• Requirement:
Output all of the material once more, so that every line matches the original exactly.
#### Information given
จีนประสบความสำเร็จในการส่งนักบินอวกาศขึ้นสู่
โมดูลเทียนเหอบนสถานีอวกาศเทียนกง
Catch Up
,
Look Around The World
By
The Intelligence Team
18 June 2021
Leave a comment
########
• Result below:
จีนประสบความสำเร็จในการส่งนักบินอวกาศขึ้นสู่
โมดูลเทียนเหอบนสถานีอวกาศเทียนกง
Catch Up
,
Look Around The World
By
The Intelligence Team
18 June 2021
Leave a comment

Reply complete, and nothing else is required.